Dr. Sarah Roger is an adjunct assistant professor in the Department of English and Cultural Studies at McMaster University. Her current research, funded by a SSHRC Insight Development Grant, is on the impact that mass reading events, literary prizes, and public intellectuals have on individuals reading habits and collective concepts of identity. Previously, Sarah was a research fellow at the University of Edinburgh and a doctoral student and research fellow at the University of Oxford, where she studied the works of Jorge Luis Borges and Franz Kafka. Amongst her numerous publications including the book Borges and Kafka: Sons and Writers, Oxford University Press, 2017. ARTICLES Roger, Sarah. “Finding Franz Kafka in the Works of Jorge Luis Borges.” Oxford German Studies 43.2 (2014): 140-155. Roger, Sarah. “A Metamorphosis? Rewriting in Borges’s Translations of Kafka.” Comparative Critical Studies 8.1 (2011): 81-94. BOOK CHAPTERS Roger, Sarah. “Borges and Mathematics.” Borges in Context. Ed. Robin Fiddian. Cambridge: Cambridge University Press, forthcoming 2019. Roger, Sarah. “Borges and the Gauchesque.” Borges in Context. Ed. Robin Fiddian. Cambridge: Cambridge University Press, forthcoming 2019. Roger, Sarah and Kim Sasser. “Magical Realism: Latin American Origins, Global Applications?” Latin America in the World. Eds. Antonia García-Rodriguez and Dan Greenberg. New York: Routledge, forthcoming 2018. Roger, Sarah. “Apuntes sobre Jorge Guillermo Borges.” La Senda. By Jorge Guillermo Borges. Trans and ed. Maria Julia Rossi and Dan Balderston. Pittsburgh: Borges Center, 2015.

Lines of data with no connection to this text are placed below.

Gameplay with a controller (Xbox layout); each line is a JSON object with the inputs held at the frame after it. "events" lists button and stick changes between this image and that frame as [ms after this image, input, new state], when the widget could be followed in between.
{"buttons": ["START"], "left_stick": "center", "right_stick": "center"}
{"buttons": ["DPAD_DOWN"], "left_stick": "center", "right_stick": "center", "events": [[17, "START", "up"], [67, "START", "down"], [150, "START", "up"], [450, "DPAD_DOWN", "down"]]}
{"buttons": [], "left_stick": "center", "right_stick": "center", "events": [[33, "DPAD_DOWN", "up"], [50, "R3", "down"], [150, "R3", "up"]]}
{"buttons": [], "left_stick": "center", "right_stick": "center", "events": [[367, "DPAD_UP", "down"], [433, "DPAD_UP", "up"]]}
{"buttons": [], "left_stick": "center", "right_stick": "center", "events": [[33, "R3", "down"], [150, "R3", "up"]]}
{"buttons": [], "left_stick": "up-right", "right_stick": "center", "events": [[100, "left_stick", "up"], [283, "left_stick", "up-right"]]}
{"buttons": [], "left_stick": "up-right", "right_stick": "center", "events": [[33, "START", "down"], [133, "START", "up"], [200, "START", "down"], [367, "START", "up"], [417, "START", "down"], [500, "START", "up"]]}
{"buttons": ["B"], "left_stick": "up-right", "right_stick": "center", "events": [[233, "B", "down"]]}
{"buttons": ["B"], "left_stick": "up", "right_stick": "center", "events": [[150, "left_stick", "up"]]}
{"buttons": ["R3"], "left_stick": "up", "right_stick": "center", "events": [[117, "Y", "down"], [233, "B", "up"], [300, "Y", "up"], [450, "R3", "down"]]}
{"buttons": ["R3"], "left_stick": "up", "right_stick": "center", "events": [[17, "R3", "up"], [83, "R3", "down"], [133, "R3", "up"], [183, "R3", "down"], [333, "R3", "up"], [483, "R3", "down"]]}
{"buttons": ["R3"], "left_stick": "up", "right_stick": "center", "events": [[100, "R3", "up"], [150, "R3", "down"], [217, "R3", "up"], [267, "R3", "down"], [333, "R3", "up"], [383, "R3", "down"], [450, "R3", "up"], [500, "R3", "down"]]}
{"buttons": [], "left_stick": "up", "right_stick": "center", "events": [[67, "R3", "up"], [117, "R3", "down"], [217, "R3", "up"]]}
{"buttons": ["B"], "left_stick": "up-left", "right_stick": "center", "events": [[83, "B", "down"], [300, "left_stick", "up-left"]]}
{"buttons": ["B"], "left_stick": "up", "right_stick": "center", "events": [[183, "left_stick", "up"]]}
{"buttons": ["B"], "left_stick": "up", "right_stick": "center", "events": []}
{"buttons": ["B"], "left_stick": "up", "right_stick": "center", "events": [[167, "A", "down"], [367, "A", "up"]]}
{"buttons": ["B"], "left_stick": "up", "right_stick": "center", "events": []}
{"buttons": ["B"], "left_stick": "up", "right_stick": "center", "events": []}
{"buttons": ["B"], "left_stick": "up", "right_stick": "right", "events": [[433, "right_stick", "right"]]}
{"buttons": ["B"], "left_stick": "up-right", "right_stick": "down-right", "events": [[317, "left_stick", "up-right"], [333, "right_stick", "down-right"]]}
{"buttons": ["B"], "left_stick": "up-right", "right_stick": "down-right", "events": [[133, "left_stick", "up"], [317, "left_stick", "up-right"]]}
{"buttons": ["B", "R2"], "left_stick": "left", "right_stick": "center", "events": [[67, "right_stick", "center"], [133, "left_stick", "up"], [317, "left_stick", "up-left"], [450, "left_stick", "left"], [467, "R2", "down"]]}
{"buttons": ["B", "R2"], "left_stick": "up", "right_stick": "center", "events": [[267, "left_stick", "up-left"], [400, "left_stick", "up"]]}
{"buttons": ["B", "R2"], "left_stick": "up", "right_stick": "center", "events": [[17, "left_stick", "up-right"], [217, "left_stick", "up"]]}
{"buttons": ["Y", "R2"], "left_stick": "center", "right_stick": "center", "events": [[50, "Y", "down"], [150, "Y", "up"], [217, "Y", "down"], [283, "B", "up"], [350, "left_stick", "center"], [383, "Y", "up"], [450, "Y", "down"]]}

David Mongor-Lizarrabengoa is a PhD candidate at the University of Western Ontario. His research primarily deals with representations of trauma and torture in 20th century Latin American literature and film. Other research interests include horror films, Basque literature and linguistics, William Faulkner, Bakhtin, and theories of adaptation. He has taught Spanish and Portuguese language courses at the University of Western Ontario. He has presented papers related to Latin American literature and film at conferences across the United States and Canada at universities such as American University, Tufts University, the University of Pittsburgh, Georgetown University, Ryerson University, Western University, Rutgers University, and the University of California, Santa Barbara.
Regina Grishko is a first year Master's student in the Department of French in the University of Victoria. Her research focuses on the linguistic and cultural impact of a close contact between France and Russia in the 18th and 19th centuries. Publication: Grishko, R. (2016, March). The French Conquest of Russian Lexical Territories: A Study of French Loanwords in Russian. Poster session presented at Jamie Cassels Undergraduate Research Awards, Victoria, BC.